Dataset entries:
-- Opening Marker --
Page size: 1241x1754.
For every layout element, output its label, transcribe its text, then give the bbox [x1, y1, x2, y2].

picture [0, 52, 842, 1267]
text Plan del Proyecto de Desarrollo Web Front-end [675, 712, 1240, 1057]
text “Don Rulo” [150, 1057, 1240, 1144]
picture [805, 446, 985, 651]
-- Closing Marker --
• _What is being asked_
Exactness is what counts here: write out every record again.

• _Answer to the problem_
Page size: 1241x1754.
For every layout element, output its label, transcribe its text, then give the bbox [x1, y1, x2, y2].

picture [0, 52, 842, 1267]
text Plan del Proyecto de Desarrollo Web Front-end [675, 712, 1240, 1057]
text “Don Rulo” [150, 1057, 1240, 1144]
picture [805, 446, 985, 651]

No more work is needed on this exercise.